Exercise aim: For this exercise, retype all the data exactly and exclude every image.

____________________

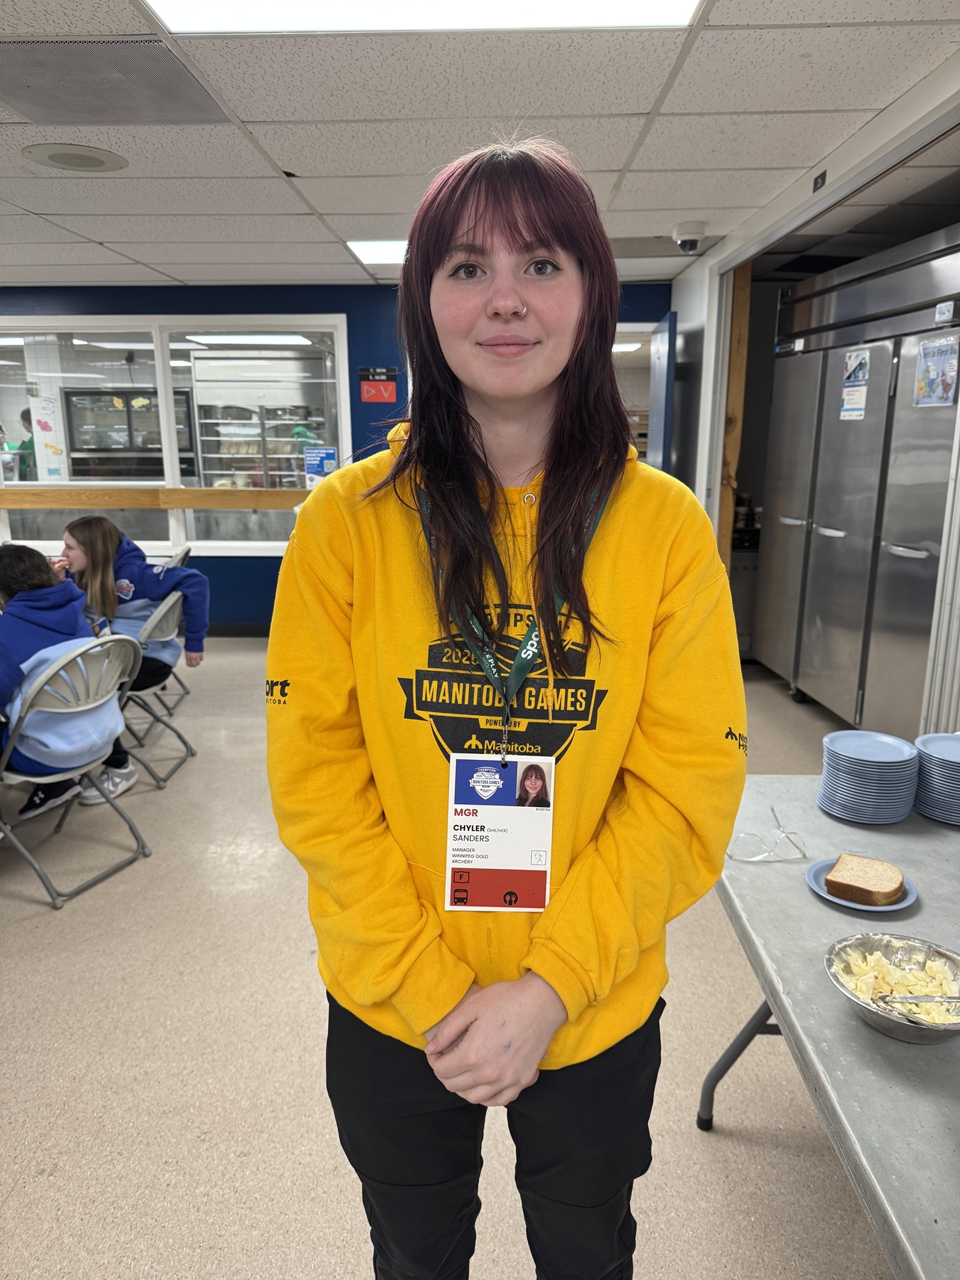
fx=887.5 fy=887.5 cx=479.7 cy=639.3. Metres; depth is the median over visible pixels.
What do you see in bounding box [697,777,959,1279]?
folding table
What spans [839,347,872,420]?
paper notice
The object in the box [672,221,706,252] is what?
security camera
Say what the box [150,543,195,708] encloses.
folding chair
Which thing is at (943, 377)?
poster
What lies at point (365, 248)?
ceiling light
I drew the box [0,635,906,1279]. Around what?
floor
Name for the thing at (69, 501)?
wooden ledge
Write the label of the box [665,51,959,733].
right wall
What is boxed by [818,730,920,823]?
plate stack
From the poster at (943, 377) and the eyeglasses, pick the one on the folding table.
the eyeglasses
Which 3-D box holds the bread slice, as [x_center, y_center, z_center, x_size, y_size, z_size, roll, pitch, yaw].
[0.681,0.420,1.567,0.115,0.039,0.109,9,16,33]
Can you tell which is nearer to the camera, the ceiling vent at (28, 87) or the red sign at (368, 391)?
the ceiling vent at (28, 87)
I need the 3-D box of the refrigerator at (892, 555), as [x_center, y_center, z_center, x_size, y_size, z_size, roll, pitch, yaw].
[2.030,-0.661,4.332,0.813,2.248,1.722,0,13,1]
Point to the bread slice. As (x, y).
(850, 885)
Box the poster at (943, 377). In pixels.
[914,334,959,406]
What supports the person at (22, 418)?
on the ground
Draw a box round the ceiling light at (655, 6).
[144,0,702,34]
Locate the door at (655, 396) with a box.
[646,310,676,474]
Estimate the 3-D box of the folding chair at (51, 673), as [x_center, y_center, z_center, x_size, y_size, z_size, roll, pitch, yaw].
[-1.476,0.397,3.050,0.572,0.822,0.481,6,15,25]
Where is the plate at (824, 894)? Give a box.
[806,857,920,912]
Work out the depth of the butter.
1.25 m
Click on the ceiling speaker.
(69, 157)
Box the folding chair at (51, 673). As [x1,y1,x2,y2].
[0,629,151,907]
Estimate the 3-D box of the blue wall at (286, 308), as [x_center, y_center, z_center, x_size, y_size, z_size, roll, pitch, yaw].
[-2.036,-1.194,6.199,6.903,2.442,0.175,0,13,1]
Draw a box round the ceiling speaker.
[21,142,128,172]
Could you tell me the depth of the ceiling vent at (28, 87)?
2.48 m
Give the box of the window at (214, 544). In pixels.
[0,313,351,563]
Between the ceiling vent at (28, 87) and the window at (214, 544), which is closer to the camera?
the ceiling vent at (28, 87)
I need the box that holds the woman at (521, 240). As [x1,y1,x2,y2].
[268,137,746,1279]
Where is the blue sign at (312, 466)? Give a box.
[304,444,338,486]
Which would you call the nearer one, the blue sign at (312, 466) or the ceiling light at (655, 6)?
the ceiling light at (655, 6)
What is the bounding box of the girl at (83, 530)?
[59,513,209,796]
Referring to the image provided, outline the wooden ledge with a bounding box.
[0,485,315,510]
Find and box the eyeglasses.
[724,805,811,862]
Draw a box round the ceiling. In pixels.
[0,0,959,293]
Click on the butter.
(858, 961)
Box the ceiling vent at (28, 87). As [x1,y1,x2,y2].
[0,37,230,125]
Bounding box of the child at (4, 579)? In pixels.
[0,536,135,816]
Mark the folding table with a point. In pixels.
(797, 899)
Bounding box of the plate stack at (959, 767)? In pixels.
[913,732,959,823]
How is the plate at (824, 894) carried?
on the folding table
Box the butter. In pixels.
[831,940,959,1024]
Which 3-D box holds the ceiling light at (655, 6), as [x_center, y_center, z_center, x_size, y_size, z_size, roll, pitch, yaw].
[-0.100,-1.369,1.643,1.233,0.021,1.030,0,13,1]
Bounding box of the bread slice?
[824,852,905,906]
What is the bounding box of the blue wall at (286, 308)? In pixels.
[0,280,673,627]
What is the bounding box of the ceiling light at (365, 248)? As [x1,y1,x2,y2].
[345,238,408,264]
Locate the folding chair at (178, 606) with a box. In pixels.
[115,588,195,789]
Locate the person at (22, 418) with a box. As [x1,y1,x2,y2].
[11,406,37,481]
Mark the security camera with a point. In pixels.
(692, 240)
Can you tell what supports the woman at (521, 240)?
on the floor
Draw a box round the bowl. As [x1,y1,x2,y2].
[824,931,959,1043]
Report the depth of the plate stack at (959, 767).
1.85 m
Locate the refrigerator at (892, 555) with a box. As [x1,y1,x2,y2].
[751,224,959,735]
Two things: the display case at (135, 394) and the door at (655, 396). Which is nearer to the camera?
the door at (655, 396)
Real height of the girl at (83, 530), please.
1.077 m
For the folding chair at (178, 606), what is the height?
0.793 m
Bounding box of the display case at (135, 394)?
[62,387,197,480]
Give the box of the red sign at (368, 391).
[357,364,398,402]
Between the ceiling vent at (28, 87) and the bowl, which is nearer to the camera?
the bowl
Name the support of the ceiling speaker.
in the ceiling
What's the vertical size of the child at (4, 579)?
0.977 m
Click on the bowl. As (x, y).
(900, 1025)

____________________

Response box:
fx=887.5 fy=887.5 cx=479.7 cy=639.3. Metres; depth is the median over visible pixels.
What do you see in bounding box [697,777,959,1279]?
folding table
What spans [839,347,872,420]?
paper notice
The object in the box [672,221,706,252] is what?
security camera
Say what the box [150,543,195,708] encloses.
folding chair
Which thing is at (943, 377)?
poster
What lies at point (365, 248)?
ceiling light
I drew the box [0,635,906,1279]. Around what?
floor
Name for the thing at (69, 501)?
wooden ledge
Write the label of the box [665,51,959,733].
right wall
What is boxed by [818,730,920,823]?
plate stack
From the poster at (943, 377) and the eyeglasses, pick the one on the folding table.
the eyeglasses
Which 3-D box holds the bread slice, as [x_center, y_center, z_center, x_size, y_size, z_size, roll, pitch, yaw].
[0.681,0.420,1.567,0.115,0.039,0.109,9,16,33]
Can you tell which is nearer to the camera, the ceiling vent at (28, 87) or the red sign at (368, 391)?
the ceiling vent at (28, 87)
I need the 3-D box of the refrigerator at (892, 555), as [x_center, y_center, z_center, x_size, y_size, z_size, roll, pitch, yaw].
[2.030,-0.661,4.332,0.813,2.248,1.722,0,13,1]
Point to the bread slice. As (x, y).
(850, 885)
Box the poster at (943, 377). In pixels.
[914,334,959,406]
What supports the person at (22, 418)?
on the ground
Draw a box round the ceiling light at (655, 6).
[144,0,702,34]
Locate the door at (655, 396) with a box.
[646,310,676,474]
Estimate the 3-D box of the folding chair at (51, 673), as [x_center, y_center, z_center, x_size, y_size, z_size, roll, pitch, yaw].
[-1.476,0.397,3.050,0.572,0.822,0.481,6,15,25]
Where is the plate at (824, 894)? Give a box.
[806,857,920,912]
Work out the depth of the butter.
1.25 m
Click on the ceiling speaker.
(69, 157)
Box the folding chair at (51, 673). As [x1,y1,x2,y2].
[0,629,151,907]
Estimate the 3-D box of the blue wall at (286, 308), as [x_center, y_center, z_center, x_size, y_size, z_size, roll, pitch, yaw].
[-2.036,-1.194,6.199,6.903,2.442,0.175,0,13,1]
Draw a box round the ceiling speaker.
[21,142,128,172]
Could you tell me the depth of the ceiling vent at (28, 87)?
2.48 m
Give the box of the window at (214, 544). In pixels.
[0,313,351,563]
Between the ceiling vent at (28, 87) and the window at (214, 544), which is closer to the camera?
the ceiling vent at (28, 87)
I need the box that holds the woman at (521, 240). As [x1,y1,x2,y2].
[268,137,746,1279]
Where is the blue sign at (312, 466)? Give a box.
[304,444,338,486]
Which would you call the nearer one, the blue sign at (312, 466) or the ceiling light at (655, 6)?
the ceiling light at (655, 6)
What is the bounding box of the girl at (83, 530)?
[59,513,209,796]
Referring to the image provided, outline the wooden ledge with a bounding box.
[0,485,315,510]
Find and box the eyeglasses.
[724,805,811,862]
Draw a box round the ceiling. In pixels.
[0,0,959,293]
Click on the butter.
(858, 961)
Box the ceiling vent at (28, 87). As [x1,y1,x2,y2].
[0,37,230,125]
Bounding box of the child at (4, 579)? In pixels.
[0,536,135,816]
Mark the folding table with a point. In pixels.
(797, 899)
Bounding box of the plate stack at (959, 767)? In pixels.
[913,732,959,823]
How is the plate at (824, 894) carried?
on the folding table
Box the butter. In pixels.
[831,940,959,1024]
Which 3-D box holds the ceiling light at (655, 6), as [x_center, y_center, z_center, x_size, y_size, z_size, roll, pitch, yaw].
[-0.100,-1.369,1.643,1.233,0.021,1.030,0,13,1]
Bounding box of the bread slice?
[824,852,905,906]
What is the bounding box of the blue wall at (286, 308)? In pixels.
[0,280,673,627]
What is the bounding box of the ceiling light at (365, 248)? As [x1,y1,x2,y2].
[345,238,408,264]
Locate the folding chair at (178, 606) with a box. In pixels.
[115,588,195,789]
Locate the person at (22, 418) with a box. As [x1,y1,x2,y2].
[11,406,37,481]
Mark the security camera with a point. In pixels.
(692, 240)
Can you tell what supports the woman at (521, 240)?
on the floor
Draw a box round the bowl. As [x1,y1,x2,y2].
[824,931,959,1043]
Report the depth of the plate stack at (959, 767).
1.85 m
Locate the refrigerator at (892, 555) with a box. As [x1,y1,x2,y2].
[751,224,959,735]
Two things: the display case at (135, 394) and the door at (655, 396). Which is nearer to the camera?
the door at (655, 396)
Real height of the girl at (83, 530), please.
1.077 m
For the folding chair at (178, 606), what is the height?
0.793 m
Bounding box of the display case at (135, 394)?
[62,387,197,480]
Give the box of the red sign at (368, 391).
[357,364,398,402]
Between the ceiling vent at (28, 87) and the bowl, which is nearer to the camera?
the bowl
Name the support of the ceiling speaker.
in the ceiling
What's the vertical size of the child at (4, 579)?
0.977 m
Click on the bowl. As (x, y).
(900, 1025)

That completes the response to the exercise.